Passage provided:
Within the PA group, all of the patients had a normal personal history and normal neurological and neuroradiological examinations. None of these patients had seizures during the daytime or during wakefulness, or secondarily generalized seizures. Only three such patients accepted treatment, and carbamazepine was effective in two of them, reducing seizures by 75%.

Twenty-four per cent of the patients belonging to the NPD group had a structural brain abnormality; 57% of the patients presented seizures also during wakefulness and 49% had secondarily generalized seizures. In 24% of the cases, carbamazepine controlled seizures completely and in 14 cases (31%) it reduced seizures by at least 50%.

Five per cent of patients with ENW had focal abnormalities on brain CT and/or MRI. Thirteen percent of patients presented seizures also during the daytime. Carbamazepine controlled seizures completely in five patients (16%); there was a seizure reduction of at least 50% in 22 patients (71%).

Dataset items:
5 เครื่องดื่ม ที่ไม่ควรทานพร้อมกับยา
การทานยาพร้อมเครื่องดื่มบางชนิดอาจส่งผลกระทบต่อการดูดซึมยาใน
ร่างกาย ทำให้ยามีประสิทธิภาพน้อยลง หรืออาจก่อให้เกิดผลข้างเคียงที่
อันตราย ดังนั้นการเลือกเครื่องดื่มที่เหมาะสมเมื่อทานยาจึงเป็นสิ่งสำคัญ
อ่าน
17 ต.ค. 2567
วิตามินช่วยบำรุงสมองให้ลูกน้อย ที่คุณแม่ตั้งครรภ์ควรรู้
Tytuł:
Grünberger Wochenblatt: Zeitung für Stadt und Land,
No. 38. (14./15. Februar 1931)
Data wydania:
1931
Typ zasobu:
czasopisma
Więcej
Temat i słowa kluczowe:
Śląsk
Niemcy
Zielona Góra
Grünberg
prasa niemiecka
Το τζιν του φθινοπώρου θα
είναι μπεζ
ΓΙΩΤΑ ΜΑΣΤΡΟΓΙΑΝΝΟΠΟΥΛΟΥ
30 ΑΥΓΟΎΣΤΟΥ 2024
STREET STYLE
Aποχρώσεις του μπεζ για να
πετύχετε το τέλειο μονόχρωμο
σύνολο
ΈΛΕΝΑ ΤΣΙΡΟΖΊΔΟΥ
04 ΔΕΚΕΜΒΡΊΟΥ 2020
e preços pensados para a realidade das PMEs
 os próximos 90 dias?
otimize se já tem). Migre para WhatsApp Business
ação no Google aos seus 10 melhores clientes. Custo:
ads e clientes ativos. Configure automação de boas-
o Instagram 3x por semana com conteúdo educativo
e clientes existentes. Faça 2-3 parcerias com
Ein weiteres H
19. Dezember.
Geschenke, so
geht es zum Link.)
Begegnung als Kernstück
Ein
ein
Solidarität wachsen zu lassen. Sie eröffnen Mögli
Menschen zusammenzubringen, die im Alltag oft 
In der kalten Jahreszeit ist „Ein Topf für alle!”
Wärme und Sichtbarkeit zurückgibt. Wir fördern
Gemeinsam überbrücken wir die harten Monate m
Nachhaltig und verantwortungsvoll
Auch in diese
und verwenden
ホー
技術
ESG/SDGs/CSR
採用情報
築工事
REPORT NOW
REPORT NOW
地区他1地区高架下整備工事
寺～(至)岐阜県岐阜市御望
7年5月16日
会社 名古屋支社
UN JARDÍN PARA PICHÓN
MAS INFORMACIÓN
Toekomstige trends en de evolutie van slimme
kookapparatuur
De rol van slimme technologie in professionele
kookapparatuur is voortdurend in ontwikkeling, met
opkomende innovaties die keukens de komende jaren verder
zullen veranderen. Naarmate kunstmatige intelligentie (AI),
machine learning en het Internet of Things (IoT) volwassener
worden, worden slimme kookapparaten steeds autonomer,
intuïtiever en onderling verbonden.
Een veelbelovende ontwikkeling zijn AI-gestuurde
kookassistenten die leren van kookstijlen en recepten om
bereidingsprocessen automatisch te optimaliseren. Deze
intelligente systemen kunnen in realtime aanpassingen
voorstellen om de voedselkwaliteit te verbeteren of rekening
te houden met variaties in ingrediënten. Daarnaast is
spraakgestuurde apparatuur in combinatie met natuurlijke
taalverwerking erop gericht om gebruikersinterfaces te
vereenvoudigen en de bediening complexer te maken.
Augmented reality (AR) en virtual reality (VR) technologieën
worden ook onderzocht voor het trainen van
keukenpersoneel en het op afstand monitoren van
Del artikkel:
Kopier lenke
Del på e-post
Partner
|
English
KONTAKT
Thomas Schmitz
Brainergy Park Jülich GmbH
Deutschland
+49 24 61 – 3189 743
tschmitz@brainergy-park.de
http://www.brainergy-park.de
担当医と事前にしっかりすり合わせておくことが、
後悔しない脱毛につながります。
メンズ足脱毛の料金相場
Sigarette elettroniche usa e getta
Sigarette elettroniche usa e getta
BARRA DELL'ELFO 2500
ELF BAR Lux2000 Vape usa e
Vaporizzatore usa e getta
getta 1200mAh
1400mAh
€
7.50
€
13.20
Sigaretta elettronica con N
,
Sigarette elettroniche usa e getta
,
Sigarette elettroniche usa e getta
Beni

Directions:
- 1) According to the seizure study passage, what percentage of patients in the NPD group had secondarily generalized seizures?
- 2) Rewrite the seizure study passage starting at "Within the PA" and ending at "seizures by 75%.", with "carbamazepine" changed to "the medication".
- 3) Continue the seizure study passage after its last sentence.

Answers to this exercise:
- 1) 49%

- 2)
Within the PA group, all of the patients had a normal personal history and normal neurological and neuroradiological examinations. None of these patients had seizures during the daytime or during wakefulness, or secondarily generalized seizures. Only three such patients accepted treatment, and the medication was effective in two of them, reducing seizures by 75%.

- 3)
Statistical analysis (χ2 test) disclosed a significance for several associations of clinical characteristics with the three types of seizures (PA, NPD and ENW). In particular, in the PA group, the normal personal history (P = 0.008) and the absence of daytime and secondarily generalized seizures (P < 0.001), and in the NPD group, the family history for epilepsy (P < 0.001) and the higher frequency of night time (P = 0.022) and daytime and secondarily generalized seizures (P < 0.001) were statistically significant. In the ENW group, the family history positive for parasomnias (P < 0.001) and the personal history of sleep-walking (P = 0.008) were statistically significant. Furthermore, these patients significantly displayed a normal wake and sleep interictal EEG (P = 0.005). The clinical data for these different groups are reported in Tables 3 and 4.


Clinical features

In our series of 100 patients with NFLE, age at onset of the nocturnal seizures varied, but centred during infancy and adolescence, at around puberty (14 ± 10 years as a mean), a finding also typical of other partial epilepsies (Hauser, 1998). However, the wide range (1–64 years of age) certainly reflects a degree of heterogeneity in the causative mechanisms.

We also found a high male prevalence (7 : 3), a finding not universal for all of the partial epilepsies, and typically encountered instead in some parasomnias such as the REM sleep behaviour disorders, in which the male predominance is even higher (9 : 1).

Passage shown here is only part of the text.